REA Group: Result 2013
Recommendation
REA Group’s 2013 results again showcased its many attractions.
The first is the growth achievable from its domination of the online real estate advertising market. Revenue rose 21% in 2013, to $337m, largely thanks to a 49% increase in revenue from ‘listing depth products’.
'Depth products' enable agents to enhance individual listings and they pushed average revenue per agent (ARPA) up 26% to $1,989 in 2013. They are also now the largest category of revenue generator, at 43% of revenue, compared to 38% from subscriptions, 18% from display advertisements.
Key Points
- Depth products revenue increased 49%
- Operational gearing pushed EBIT up 31%
- Forward PER of 35; downgrading to Sell
The second main attraction is the company’s ‘operational gearing’. This results from a relatively high proportion of costs being fixed, rather than rising with revenue, meaning that as revenue goes up, margins expand. In the year to June, the earnings before interest and tax (EBIT) margin rose from 40% to 43%, leading to a 31% increase in EBIT to $145m.
Year to end June | 2013 | 2012 | /(–) (%) |
---|---|---|---|
Revenue ($m) | 337 | 278 | 21 |
EBIT ($m) | 145 | 111 | 31 |
Net profit ($m) | 110 | 87 | 26 |
EPS (c) | 83.3 | 66.2 | 26 |
PER | 45 | 56 | n/a |
DPS (c) | 41.5 | 33.0 | 26 |
Div. yield | 1.1 | 0.9 | n/a |
Franking (%) | 100 | 100 | n/a |
In the past five years the EBIT margin has risen from 30% to 43%, pushing EBIT up by an average of 30% a year, from a 20% a year rise in revenue.

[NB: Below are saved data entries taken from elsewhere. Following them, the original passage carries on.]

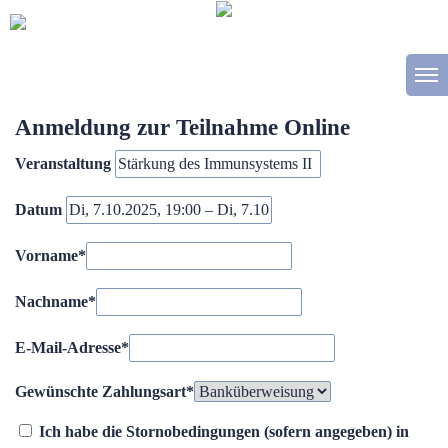
Anmeldung zur Teilnahme Online
Veranstaltung
Datum
Vorname
*
Nachname
*
E-Mail-Adresse
*
Gewünschte Zahlungsart
*
Ich habe die Stornobedingungen (sofern angegeben) in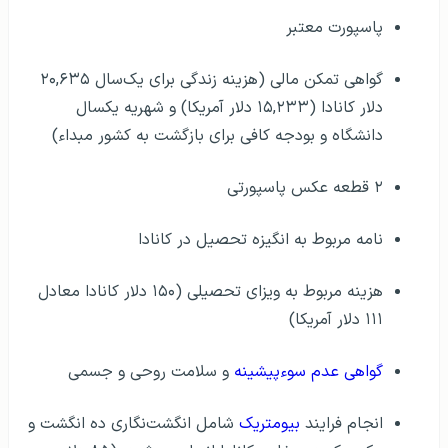
پاسپورت معتبر
گواهی تمکن مالی (هزینه زندگی برای یک‌سال ۲۰,۶۳۵
دلار کانادا (۱۵,۲۳۳ دلار آمریکا) و شهریه یکسال
دانشگاه و بودجه کافی برای بازگشت به کشور مبداء)
۲ قطعه عکس پاسپورتی
نامه مربوط به انگیزه تحصیل در کانادا
هزینه مربوط به ویزای تحصیلی (۱۵۰ دلار کانادا معادل
۱۱۱ دلار آمریکا)
گواهی عدم سوءپیشینه
و سلامت روحی و جسمی
انجام فرایند
بیومتریک
شامل انگشت‌نگاری ده انگشت و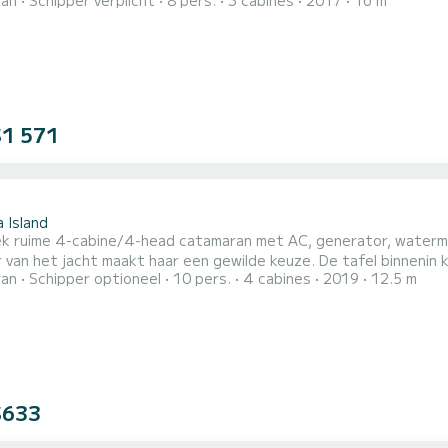
ran
Schipper verplicht
8 pers.
3 cabines
2017
16 m
caties binnen de 32 kleine paradijselijke eilanden en de Keys bi
 voor dit jacht, wat betekent dat er 3 tweepersoonshutten besc
$1 571
1
 Island
k ruime 4-cabine/4-head catamaran met AC, generator, waterma
r van het jacht maakt haar een gewilde keuze. De tafel binneni
ran
Schipper optioneel
10 pers.
4 cabines
2019
12.5 m
$633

The third main attraction is that the company doesn’t need to invest much to achieve this phenomenal growth. In 2013, the company spent just $6m on plant and equipment and another $16m on capitalised software, meaning that $123m came through as free cash flow – more than the net profit of $110m.
Fabulous price
Since the company’s policy is to pay out only 30-50% of its net profits as dividends (for the past three years it has been at the top of this range), and it hasn’t made any big acquisitions over the past few years, its cash pile has been rising – from net cash of $7m in 2008 to $257m in this year’s accounts. Eventually something will have to be done with this money and no doubt 62% shareholder News Corporation will have an opinion as to what that something should be – watch this space.
All in all, REA Group is a fabulous company, but unfortunately its shares sport a fabulous price. After gaining 28% since REA profits go through the roof on 18 Apr 13 (Hold – $29.01), the stock trades on a multiple of 45 times the earnings per share just announced and 35 times that expected for 2014.
We’re increasing our price guides to reflect the performance, but we’re still way beyond the new Sell price of $33. SELL.